Angkat Budaya Dayak, SMK Swasta di Sampit Ini Punya Cara Unik Sambut Siswa Baru

M. Akbar • Dipublikasikan Senin, 20 Juli 2026 | 17:05 WIB
Tradisi penyiraman air bunga yang digelar sebagai rangkaian penutupan MPLS SMK Bhakti Mulya Sampit, Kabupaten Kotim, Senin (20/7).  (Ist)
Tradisi penyiraman air bunga yang digelar sebagai rangkaian penutupan MPLS SMK Bhakti Mulya Sampit, Kabupaten Kotim, Senin (20/7). (Ist)
 

SAMPIT, radarsampit.jawapos.com - Sekolah Menengah Kejuruan (SMK) Bhakti Mulya Sampit, Kabupaten Kotawaringin Timur (Kotim), mengangkat kearifan lokal budaya Dayak dalam penyambutan siswa baru.

Tradisi penyiraman air bunga yang digelar pada penutupan Masa Pengenalan Lingkungan Sekolah (MPLS) dipertahankan sebagai simbol penyucian diri, doa, sekaligus upaya melestarikan budaya daerah.

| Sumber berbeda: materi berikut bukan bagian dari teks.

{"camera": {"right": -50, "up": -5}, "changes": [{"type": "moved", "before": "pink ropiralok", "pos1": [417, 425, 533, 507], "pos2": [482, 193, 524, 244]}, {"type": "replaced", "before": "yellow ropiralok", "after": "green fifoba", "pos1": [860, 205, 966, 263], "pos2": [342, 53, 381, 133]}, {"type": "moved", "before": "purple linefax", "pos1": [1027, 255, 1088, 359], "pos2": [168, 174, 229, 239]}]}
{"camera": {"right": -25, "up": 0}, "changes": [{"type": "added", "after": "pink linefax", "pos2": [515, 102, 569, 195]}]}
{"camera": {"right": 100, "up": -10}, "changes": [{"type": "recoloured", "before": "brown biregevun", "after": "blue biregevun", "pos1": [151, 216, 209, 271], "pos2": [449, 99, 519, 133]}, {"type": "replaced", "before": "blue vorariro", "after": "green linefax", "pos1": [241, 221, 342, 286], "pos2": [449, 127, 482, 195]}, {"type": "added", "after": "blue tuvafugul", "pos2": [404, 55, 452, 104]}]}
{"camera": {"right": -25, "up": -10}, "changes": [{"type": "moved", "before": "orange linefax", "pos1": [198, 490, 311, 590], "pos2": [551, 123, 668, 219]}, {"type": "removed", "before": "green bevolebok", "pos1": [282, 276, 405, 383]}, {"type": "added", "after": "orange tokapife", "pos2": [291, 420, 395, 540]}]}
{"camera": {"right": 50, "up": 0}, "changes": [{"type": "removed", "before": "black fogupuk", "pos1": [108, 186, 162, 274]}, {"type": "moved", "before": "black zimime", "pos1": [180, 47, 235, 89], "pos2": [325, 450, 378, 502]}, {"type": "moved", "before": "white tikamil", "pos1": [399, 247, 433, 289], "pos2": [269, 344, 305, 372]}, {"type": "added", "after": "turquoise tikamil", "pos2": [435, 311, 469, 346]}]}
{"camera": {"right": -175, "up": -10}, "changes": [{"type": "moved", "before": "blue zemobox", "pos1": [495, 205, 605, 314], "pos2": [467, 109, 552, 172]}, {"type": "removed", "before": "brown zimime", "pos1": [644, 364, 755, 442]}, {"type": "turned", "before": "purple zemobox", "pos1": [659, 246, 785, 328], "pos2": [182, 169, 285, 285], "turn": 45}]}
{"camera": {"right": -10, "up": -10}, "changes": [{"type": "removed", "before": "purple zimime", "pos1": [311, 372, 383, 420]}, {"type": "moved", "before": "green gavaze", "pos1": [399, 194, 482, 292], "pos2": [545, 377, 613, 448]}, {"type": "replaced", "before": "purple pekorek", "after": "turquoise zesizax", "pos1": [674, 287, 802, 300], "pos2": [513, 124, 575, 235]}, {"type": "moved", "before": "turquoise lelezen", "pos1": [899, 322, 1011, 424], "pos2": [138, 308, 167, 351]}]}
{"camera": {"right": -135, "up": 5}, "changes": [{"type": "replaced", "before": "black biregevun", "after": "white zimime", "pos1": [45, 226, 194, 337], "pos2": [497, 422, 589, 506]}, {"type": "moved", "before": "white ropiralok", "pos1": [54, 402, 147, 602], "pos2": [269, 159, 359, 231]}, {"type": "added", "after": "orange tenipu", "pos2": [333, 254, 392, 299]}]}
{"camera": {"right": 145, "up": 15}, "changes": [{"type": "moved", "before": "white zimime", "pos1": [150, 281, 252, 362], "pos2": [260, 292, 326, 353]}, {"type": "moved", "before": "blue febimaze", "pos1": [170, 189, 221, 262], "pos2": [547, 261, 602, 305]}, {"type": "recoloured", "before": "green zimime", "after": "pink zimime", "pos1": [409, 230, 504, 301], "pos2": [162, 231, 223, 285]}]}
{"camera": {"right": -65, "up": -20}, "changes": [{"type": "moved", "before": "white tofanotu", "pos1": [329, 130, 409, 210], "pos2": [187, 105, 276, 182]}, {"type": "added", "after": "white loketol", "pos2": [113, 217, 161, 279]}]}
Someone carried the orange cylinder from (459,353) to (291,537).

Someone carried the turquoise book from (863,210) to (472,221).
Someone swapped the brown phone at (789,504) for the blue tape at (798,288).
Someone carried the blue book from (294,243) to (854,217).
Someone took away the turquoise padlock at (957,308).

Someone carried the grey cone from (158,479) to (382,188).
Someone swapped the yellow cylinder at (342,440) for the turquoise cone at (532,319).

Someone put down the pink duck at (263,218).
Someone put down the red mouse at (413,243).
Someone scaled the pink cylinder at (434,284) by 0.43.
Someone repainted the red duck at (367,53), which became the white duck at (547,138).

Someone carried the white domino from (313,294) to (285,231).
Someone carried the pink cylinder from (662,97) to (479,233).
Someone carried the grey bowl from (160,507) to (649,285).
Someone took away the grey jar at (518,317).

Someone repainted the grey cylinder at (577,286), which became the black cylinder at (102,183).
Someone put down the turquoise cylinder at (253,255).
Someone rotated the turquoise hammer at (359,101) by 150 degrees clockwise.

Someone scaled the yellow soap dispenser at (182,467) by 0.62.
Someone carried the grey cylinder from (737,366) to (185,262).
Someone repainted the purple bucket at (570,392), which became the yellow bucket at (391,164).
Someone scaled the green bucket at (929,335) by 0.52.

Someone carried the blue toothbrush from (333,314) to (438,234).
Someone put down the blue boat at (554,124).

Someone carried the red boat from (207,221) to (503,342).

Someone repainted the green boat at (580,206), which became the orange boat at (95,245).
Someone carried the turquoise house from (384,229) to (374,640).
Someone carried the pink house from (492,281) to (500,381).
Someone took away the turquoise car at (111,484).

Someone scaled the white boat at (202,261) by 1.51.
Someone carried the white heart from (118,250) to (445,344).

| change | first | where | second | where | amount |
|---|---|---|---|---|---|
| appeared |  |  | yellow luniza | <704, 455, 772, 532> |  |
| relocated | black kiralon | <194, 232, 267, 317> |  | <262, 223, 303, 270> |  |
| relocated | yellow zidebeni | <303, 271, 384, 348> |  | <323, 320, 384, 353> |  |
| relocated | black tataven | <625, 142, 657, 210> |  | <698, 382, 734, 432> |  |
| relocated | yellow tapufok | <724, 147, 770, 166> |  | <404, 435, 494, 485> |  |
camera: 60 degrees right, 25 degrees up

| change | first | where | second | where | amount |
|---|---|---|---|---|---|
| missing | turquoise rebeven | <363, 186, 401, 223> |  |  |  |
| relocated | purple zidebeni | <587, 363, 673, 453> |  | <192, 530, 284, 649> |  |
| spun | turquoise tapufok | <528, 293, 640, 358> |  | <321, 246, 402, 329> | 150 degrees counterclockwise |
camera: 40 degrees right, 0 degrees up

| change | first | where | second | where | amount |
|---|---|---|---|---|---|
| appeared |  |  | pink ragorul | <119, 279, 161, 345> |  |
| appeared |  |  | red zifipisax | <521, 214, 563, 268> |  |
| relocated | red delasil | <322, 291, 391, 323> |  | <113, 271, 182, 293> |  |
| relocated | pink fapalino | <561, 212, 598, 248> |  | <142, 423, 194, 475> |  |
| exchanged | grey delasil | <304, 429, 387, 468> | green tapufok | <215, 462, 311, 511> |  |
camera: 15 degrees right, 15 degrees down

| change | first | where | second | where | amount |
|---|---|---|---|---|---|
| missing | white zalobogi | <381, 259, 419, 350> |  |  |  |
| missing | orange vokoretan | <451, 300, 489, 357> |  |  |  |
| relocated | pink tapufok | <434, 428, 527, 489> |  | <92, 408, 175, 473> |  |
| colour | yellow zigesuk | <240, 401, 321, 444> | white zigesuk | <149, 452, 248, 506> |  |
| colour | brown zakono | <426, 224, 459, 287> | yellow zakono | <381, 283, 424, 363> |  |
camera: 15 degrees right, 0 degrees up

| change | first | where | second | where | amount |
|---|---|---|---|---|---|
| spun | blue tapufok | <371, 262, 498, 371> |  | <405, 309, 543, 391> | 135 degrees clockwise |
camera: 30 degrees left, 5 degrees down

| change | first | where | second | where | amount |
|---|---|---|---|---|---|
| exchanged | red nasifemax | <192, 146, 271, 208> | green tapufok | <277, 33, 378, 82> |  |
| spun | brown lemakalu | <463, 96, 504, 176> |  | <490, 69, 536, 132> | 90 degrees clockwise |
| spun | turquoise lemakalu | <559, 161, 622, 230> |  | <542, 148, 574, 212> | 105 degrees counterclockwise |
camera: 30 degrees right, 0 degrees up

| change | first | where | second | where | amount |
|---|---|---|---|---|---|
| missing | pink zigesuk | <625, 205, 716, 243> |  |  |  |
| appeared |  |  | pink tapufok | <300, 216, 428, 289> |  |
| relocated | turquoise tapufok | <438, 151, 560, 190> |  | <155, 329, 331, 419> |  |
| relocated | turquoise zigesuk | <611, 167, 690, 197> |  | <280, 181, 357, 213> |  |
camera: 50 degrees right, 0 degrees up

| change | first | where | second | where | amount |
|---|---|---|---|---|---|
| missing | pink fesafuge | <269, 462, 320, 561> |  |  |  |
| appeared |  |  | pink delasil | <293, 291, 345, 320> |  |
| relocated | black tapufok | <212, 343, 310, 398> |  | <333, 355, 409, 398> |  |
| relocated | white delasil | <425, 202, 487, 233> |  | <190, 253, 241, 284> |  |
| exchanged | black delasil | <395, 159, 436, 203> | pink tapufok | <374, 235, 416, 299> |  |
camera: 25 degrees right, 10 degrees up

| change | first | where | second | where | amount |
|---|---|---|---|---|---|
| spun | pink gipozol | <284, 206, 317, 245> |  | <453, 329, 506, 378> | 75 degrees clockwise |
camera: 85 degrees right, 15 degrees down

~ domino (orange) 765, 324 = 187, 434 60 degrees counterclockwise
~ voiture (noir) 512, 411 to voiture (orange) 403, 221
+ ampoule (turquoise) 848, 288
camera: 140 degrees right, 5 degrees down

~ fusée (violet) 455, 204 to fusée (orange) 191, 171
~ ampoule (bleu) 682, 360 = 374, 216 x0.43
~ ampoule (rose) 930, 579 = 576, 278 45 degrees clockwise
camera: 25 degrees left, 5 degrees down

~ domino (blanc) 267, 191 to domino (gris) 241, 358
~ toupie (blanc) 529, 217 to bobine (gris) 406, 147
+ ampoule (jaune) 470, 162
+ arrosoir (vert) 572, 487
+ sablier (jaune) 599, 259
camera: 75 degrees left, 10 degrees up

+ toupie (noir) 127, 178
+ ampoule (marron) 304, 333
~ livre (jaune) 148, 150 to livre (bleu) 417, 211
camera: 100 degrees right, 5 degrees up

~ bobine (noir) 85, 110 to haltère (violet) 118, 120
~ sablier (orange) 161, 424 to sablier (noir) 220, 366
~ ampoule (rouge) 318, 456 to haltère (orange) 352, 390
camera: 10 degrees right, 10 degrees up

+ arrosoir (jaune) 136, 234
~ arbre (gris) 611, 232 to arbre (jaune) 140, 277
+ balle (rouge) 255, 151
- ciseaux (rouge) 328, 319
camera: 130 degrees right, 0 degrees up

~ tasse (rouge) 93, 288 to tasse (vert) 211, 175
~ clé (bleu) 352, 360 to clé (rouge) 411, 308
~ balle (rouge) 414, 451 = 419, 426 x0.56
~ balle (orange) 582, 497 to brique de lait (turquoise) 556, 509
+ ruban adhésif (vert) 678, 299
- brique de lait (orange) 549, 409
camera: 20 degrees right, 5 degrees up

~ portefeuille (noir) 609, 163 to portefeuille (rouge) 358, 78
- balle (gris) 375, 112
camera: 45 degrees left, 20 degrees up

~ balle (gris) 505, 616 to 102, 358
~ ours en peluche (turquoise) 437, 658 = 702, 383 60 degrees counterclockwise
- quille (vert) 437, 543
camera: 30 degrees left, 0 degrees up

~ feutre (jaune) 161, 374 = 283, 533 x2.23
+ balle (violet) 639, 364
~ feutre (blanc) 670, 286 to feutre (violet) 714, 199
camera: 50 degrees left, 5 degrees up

Kepala SMK Bhakti Mulya Sampit, Mursi, mengatakan tradisi tersebut telah menjadi bagian dari identitas sekolah sejak berdiri pada 2007. Menurutnya, prosesi itu diadaptasi dari budaya Dayak yang mengenal ritual penyiraman sebagai simbol membersihkan diri dari hal-hal yang kurang baik sebelum memulai kehidupan baru.

“Sebenarnya penyiraman ini berasal dari budaya Dayak. Kami mengangkatnya sebagai kearifan lokal agar budaya daerah tetap lestari sekaligus menjadi bagian dari penyambutan siswa baru di sekolah,” ujarnya, Senin (20/7).

Ia menjelaskan, tradisi tersebut bukan sekadar seremoni penutupan MPLS, melainkan juga media untuk mengenalkan budaya lokal kepada peserta didik sejak hari pertama mereka menjadi bagian dari lingkungan sekolah.

“Maknanya sebagai ucapan selamat datang, membersihkan hal-hal yang tidak baik sehingga nanti di sekolah bisa mendapatkan hal yang baik dan prestasi yang baik,” tambahnya.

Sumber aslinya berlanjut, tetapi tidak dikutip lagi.